> What you are asked to do:
The data is to be repeated exactly, with the images removed.

> Task data:

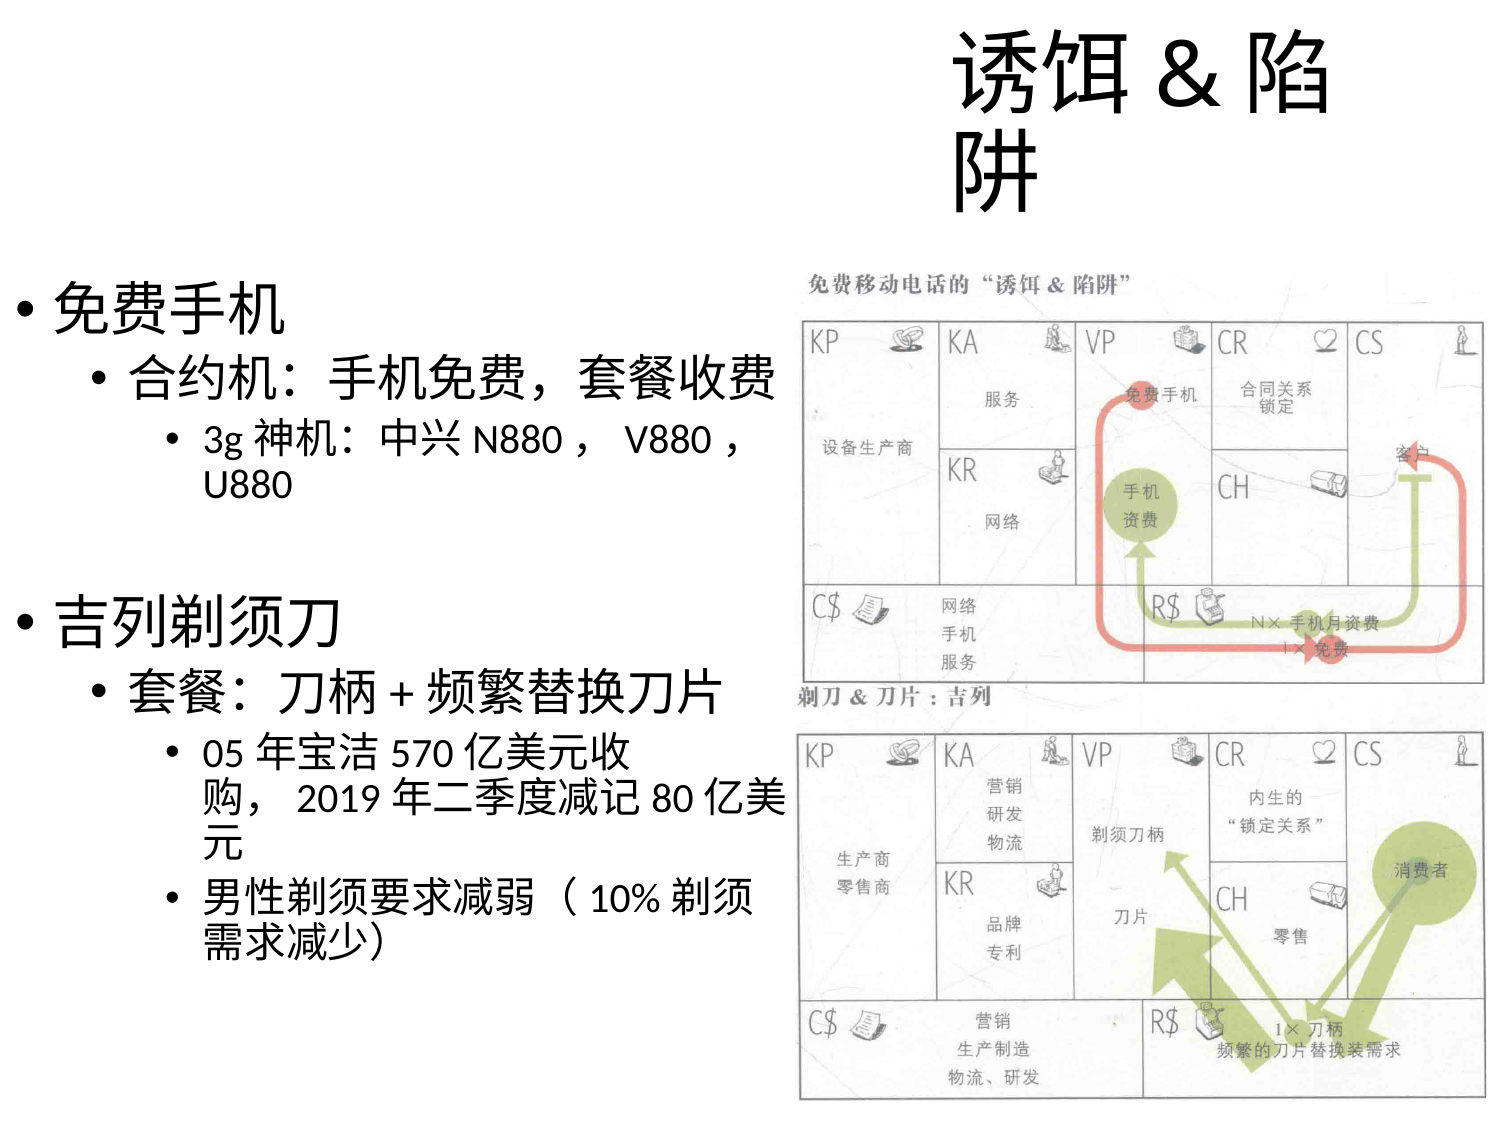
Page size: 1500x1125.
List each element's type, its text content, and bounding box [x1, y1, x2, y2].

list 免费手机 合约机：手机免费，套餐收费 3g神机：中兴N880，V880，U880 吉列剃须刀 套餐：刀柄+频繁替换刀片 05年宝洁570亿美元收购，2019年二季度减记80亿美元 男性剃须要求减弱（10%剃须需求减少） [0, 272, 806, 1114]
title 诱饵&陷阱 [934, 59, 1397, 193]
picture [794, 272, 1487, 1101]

> Exercise answer:
Page size: 1500x1125.
List each element's type, its text content, and bounding box [x1, y1, x2, y2].

list 免费手机 合约机：手机免费，套餐收费 3g神机：中兴N880，V880，U880 吉列剃须刀 套餐：刀柄+频繁替换刀片 05年宝洁570亿美元收购，2019年二季度减记80亿美元 男性剃须要求减弱（10%剃须需求减少） [0, 272, 806, 1114]
title 诱饵&陷阱 [934, 59, 1397, 193]
picture [794, 272, 1487, 1101]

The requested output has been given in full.